**Page excerpt**
Even an occasional glass of wine or beer increases the risk of health problems and dying, according to a major study on drinking in 195 nations that attributes 2.8 million premature deaths worldwide each year to booze.

"There is no safe level of alcohol," said Max Griswold, a researcher at the Institute for Health Metrics and Evaluation in Seattle, Washington and lead author for a consortium of more than 500 experts.

Despite recent research showing that light-to-moderate drinking reduces heart disease, the new study found that alcohol use is more likely than not to do harm.

"The protective effect of alcohol was offset by the risks," Griswold told AFP in summarizing the results, published in the medical journal The Lancet on Friday.

"Overall, the health risks associated with alcohol rose in line with the amount consumed each day."

Compared to abstinence, imbibing one "standard drink" -- 10 grams of alcohol, equivalent to a small beer, glass of wine or shot of spirits -- per day over one year, ups the absolute risks of developing at least one of two dozen health problems by about 0.5 per cent, the researchers reported.

That means 914 of every 100,000 15-95 year olds would develop a condition in one year if they did not drink, but 918 people in 100,000 who drank one alcoholic drink a day would develop an alcohol-related health problem in a year.

Looked at one way, that seems like a small increment.

**Supplied data**
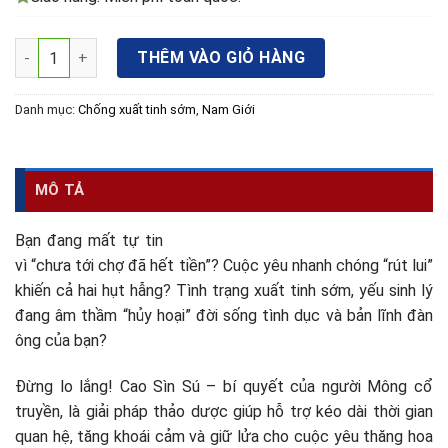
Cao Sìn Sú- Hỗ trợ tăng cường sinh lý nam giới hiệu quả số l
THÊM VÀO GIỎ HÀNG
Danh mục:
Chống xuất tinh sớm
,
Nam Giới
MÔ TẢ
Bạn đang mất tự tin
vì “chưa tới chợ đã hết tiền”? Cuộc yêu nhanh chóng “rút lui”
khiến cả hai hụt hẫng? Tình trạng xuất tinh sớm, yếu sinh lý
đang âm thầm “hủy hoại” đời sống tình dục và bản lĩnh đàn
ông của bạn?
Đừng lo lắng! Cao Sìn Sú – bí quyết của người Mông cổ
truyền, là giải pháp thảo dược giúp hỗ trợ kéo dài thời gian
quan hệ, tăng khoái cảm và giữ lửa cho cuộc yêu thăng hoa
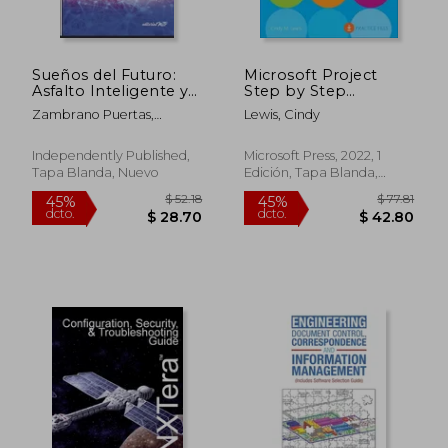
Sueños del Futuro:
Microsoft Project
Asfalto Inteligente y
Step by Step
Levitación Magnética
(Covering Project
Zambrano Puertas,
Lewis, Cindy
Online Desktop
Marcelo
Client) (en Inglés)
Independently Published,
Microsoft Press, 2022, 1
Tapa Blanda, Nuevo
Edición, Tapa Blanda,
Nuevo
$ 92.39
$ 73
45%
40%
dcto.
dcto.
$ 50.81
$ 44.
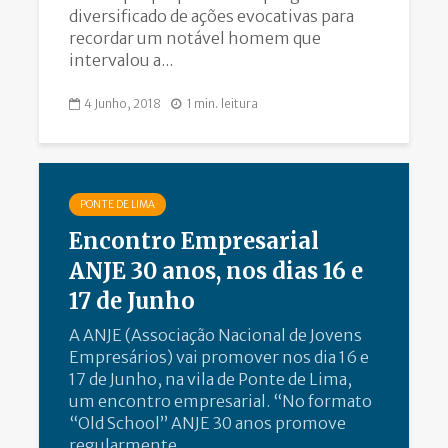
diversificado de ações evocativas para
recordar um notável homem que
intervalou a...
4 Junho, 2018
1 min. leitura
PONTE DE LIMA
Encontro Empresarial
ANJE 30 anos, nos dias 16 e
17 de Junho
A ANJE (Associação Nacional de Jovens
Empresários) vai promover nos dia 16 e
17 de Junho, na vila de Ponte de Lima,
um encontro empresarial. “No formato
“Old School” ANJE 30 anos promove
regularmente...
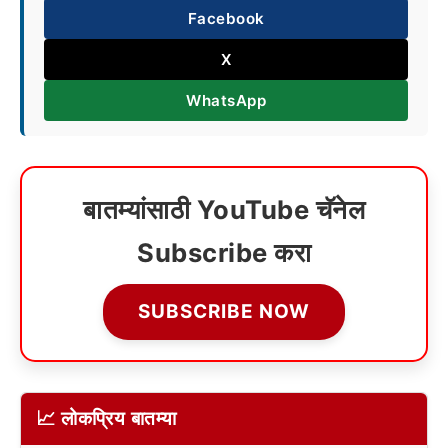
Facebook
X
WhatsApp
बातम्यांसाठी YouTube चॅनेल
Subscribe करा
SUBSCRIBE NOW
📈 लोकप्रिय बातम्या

...

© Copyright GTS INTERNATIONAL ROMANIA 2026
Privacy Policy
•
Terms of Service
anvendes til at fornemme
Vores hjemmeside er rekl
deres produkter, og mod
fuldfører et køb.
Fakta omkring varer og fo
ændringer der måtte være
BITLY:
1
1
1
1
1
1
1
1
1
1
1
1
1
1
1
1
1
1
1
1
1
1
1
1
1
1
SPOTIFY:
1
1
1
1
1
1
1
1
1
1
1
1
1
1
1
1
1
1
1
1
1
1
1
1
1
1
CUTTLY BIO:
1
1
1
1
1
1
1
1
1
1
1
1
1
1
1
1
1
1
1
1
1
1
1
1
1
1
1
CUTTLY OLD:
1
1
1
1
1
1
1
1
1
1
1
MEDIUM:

**Activity list**
1 > According to the alcohol article, how many premature deaths worldwide each year does the study attribute to drinking?
2 > State whether each statement agrees with the alcohol article, answering yes or no and quoting the deciding words.
(a) The study examined drinking across 195 nations.
(b) Max Griswold is a researcher at a university in Seattle.
(c) A "standard drink" contains 10 grams of alcohol.
3 > Continue the alcohol article from where it stops.

**Set of answers**
1 > 2.8 million

2 >
(a) Yes: "a major study on drinking in 195 nations."
(b) No: "a researcher at the Institute for Health Metrics and Evaluation in Seattle, Washington."
(c) Yes: "10 grams of alcohol, equivalent to a small beer, glass of wine or shot of spirits."

3 >
"But at the global level, that additional risk of 0.5 per cent among (once-a-day) drinkers corresponds to about 100,000 additional deaths each year," said senior author Emmanuela Gakidou, a professor at the University of Washington and a director at the Institute for Health Metrics and Evaluation.

'Less is better, none is best'

"Those are excess deaths, in other words, that could be avoided," she told AFP.

The risk climbs in a steep "J-curve", the study found.

In people who drank two drinks a day for one year, the risk of developing an alcohol-related illness increased to 7 per cent compared to those who opt for abstinence, so that 977 people in 100,000 who drank two alcoholic drinks a day would develop a health problem compared to 914 among the teetotallers.

The risk of developing an alcohol-related health problems was 37 higher in people who drank five drinks every day for one year compared to those who did not drink at all. That works out to 1,252 people per 100,000.

The "less is better, none is best" finding jibes with the World Health Organization's long-standing position, but is at odds with many national guidelines, especially in the developed world.

Britain's health authority, for example, suggests not exceeding 14 drinks per week "to keep health risks from alcohol to a low level".

"There is always a lag between the publication of new evidence and the modification and adoption of revised guidelines," said Gakidou, who admitted to being an "occasional drinker" herself.

"The evidence shows what the evidence shows, and I -- like 2.4 billion other people on the planet that also consume alcohol -- need to take it seriously."

Overall, drinking was the seventh leading risk factor for premature death and disease in 2016, accounting for just over two per cent of deaths in women and nearly seven per cent in men.

The top six killers are high blood pressure, smoking, low-birth weight and premature delivery, high blood sugar (diabetes), obesity and pollution.

But in the 15-49 age bracket, alcohol emerged as the most lethal factor, responsible for more than 12 per cent of deaths among men, the study found.

The 95 per cent club

The main causes of alcohol-related deaths in this age group were tuberculosis, road injuries and "self-harm", mainly suicide.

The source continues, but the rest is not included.